Kini Dirut Irfan, 56 tahun, menjadi lebih ''berkuasa''. Tidak terlihat akan ada oposan di dalam Garuda. Irfan juga akan lebih terlihat apakah ia mampu mengeluarkan Garuda dari kesulitan besar.
Kurang apa lagi. Langkah lulusan informatika ITB ini didukung penuh. Posisinya diamankan. Komisaris yang bisa dianggap menghambat sudah tidak ada lagi.
Komisaris lama seperti Peter F. Gontha dan Yenny Wahid sudah mengundurkan diri. Dengan alasan masing-masing. Peter sudah menulis surat mundur sejak Februari lalu. Ia terlihat punya banyak perbedaan pandangan dengan direksi. Bahkan Peter, suatu kali, mem-posting pendapatnya di medsos –yang bikin belingsatan Garuda.
Yenny Wahid, putri Presiden Gus Dur itu, mengundurkan diri di hari yang sama dengan RUPS Jumat lalu. Tidak terbaca ada perbedaan pendapat apa. Secara formal Yenny memilih alasan agar Garuda lebih efisien.
Komisaris lama yang satu lagi juga tidak menjabat lagi: Elisa Lumbantoruan. Ia juga banyak tahu soal pedalaman Garuda. Elisa pernah menjadi direktur Garuda di zaman Emirsyah Satar.
Saya tidak pernah mendengar Elisa pernah menyuarakan apa. Saya tidak berhasil menghubungi Elisa kemarin sore.
Peter dan Yenny pernah bersuara soal perlunya diambil langkah efisiensi di jumlah dan kesejahteraan awak pesawat. Direksi Garuda dianggap terlalu lemah di saat harus bertindak tegas.

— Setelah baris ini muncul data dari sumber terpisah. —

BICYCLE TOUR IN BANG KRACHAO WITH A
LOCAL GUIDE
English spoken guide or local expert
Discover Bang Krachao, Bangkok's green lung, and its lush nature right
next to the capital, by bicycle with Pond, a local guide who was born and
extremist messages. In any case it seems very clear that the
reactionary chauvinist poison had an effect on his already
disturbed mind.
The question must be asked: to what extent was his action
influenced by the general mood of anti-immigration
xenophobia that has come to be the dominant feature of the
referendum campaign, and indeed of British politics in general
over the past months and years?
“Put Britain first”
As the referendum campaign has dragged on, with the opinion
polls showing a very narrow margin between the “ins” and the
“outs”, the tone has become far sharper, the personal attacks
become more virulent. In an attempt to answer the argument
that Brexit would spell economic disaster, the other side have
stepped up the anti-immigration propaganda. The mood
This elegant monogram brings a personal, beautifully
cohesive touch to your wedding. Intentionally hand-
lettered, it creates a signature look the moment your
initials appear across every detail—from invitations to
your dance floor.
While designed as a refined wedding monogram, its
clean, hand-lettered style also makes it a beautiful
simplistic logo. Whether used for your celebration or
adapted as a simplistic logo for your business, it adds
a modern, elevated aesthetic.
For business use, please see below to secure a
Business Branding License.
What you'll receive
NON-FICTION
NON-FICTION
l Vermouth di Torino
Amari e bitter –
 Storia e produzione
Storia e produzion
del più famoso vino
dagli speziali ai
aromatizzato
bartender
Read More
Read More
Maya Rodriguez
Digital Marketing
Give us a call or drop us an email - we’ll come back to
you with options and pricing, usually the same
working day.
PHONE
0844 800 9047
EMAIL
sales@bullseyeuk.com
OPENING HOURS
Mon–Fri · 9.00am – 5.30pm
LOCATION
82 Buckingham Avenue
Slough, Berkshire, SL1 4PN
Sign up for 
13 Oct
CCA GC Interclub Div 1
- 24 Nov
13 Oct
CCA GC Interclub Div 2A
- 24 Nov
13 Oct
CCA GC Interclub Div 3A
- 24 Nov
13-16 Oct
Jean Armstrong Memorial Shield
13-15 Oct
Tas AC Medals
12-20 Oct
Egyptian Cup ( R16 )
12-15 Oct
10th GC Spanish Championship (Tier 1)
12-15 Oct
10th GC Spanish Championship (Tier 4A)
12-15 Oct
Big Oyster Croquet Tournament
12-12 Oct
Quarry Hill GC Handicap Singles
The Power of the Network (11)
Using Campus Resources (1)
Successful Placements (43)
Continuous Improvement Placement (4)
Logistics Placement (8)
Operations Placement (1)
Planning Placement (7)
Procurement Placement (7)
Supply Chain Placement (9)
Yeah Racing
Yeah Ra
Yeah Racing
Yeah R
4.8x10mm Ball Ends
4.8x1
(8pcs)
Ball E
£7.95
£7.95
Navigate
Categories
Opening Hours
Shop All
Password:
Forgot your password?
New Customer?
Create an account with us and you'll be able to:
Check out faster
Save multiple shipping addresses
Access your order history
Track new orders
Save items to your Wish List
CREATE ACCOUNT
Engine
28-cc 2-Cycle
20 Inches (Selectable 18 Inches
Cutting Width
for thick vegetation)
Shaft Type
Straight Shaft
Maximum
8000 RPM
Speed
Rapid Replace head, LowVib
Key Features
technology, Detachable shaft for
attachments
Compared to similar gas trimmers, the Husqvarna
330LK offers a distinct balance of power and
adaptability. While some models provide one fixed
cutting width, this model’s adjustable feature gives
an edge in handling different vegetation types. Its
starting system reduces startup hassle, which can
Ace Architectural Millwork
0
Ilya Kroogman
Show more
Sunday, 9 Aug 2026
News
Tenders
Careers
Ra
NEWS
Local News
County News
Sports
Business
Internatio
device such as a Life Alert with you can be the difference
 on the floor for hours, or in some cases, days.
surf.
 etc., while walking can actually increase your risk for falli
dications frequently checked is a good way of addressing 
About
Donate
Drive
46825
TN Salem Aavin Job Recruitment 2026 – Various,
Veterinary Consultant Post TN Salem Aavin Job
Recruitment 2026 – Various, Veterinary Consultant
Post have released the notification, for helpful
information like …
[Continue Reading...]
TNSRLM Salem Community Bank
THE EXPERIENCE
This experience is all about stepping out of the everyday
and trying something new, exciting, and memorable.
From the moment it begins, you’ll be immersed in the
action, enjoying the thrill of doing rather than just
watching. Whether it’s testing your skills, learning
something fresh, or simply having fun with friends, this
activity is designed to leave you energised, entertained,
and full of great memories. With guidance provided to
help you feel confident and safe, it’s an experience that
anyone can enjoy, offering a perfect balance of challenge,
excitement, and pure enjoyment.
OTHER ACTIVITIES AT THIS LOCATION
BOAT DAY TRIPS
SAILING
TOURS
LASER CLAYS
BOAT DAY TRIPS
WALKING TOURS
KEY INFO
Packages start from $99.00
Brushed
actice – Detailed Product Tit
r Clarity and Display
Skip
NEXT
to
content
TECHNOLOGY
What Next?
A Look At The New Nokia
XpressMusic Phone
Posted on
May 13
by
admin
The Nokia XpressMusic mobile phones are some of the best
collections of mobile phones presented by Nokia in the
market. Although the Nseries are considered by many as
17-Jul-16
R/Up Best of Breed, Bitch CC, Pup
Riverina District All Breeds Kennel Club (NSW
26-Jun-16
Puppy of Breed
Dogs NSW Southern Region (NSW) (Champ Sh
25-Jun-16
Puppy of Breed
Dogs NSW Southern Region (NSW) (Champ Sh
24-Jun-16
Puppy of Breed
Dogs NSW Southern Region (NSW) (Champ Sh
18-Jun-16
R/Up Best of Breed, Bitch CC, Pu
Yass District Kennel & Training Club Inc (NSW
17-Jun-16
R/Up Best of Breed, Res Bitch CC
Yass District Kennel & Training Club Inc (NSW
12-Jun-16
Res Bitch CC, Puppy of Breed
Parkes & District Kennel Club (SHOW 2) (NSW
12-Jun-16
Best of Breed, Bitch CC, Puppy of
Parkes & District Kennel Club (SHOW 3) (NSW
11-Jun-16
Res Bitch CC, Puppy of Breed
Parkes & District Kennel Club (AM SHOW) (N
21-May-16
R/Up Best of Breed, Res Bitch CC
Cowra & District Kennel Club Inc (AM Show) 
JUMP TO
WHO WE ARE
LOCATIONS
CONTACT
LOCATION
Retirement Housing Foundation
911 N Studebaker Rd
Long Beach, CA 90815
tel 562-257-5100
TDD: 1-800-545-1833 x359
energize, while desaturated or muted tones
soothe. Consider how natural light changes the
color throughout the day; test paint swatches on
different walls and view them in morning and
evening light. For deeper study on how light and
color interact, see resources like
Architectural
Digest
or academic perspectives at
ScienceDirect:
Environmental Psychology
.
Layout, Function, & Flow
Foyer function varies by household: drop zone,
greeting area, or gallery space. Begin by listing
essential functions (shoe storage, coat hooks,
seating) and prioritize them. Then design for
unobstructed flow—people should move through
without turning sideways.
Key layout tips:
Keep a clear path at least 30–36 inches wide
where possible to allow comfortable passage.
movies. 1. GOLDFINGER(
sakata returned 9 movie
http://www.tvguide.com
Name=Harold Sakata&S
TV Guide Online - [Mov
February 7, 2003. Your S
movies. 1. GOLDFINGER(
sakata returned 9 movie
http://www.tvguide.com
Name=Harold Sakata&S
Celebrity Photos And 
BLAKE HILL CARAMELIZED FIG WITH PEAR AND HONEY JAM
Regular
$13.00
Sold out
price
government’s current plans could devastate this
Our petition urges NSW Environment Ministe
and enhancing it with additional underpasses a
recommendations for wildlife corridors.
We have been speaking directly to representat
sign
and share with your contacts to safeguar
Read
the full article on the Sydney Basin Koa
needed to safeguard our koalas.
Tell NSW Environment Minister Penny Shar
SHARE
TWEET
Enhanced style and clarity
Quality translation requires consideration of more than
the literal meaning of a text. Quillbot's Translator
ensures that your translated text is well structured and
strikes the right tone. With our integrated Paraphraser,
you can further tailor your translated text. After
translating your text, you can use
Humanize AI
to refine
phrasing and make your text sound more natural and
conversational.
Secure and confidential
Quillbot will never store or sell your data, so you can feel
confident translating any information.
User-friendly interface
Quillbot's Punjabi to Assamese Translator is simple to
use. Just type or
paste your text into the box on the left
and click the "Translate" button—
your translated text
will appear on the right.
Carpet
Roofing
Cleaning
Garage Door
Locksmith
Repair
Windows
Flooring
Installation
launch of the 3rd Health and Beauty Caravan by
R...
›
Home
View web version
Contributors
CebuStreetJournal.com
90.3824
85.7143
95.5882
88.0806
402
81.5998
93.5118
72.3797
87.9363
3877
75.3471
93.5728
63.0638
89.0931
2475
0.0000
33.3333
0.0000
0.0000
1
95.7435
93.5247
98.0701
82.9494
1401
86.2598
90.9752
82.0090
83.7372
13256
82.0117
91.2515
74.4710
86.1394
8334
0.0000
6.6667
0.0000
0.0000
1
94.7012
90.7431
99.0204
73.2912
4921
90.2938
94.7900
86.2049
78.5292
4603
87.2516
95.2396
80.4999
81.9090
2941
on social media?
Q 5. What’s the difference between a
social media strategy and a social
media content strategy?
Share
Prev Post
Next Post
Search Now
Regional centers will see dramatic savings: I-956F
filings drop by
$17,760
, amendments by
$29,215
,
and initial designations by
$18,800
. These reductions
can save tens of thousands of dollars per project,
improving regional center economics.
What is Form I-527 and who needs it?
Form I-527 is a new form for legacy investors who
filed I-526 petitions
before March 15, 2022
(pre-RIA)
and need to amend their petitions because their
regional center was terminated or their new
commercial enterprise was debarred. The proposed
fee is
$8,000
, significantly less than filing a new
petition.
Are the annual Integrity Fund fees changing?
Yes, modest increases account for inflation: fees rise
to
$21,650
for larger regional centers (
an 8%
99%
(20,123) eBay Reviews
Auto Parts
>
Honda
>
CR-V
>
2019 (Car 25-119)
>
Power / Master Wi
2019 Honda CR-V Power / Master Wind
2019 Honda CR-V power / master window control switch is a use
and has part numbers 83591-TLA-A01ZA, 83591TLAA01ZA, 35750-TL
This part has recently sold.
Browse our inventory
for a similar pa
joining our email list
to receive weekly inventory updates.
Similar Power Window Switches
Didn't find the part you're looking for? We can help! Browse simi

Peter kelihatannya memang terlalu banyak tahu soal Garuda. Terutama mengenai permainan Dirut Garuda zaman Emirsyah Satar. Sejak tahun 2008. Yakni sejak Emir punya program utama leap frog.
Peter kini semakin siap untuk membongkar total permainan di Garuda itu.
"Kapan?"
"Dalam waktu dekat," jawabnya.
"Lewat apa?"
“Lewat Disway-lah," katanya.
Peter bukan hanya berhenti dari komisaris Garuda. Tahun lalu, Peter juga mengundurkan diri dari jabatan staf khusus menteri luar negeri. Alasannya: tidak mau makan gaji tanpa pekerjaan yang jelas. Apalagi gaji itu dari uang negara.
Peter, mantan pendiri RCTI dan duta besar Indonesia untuk Polandia itu kini masih menjabat di banyak direksi dan komisaris perusahaan swasta.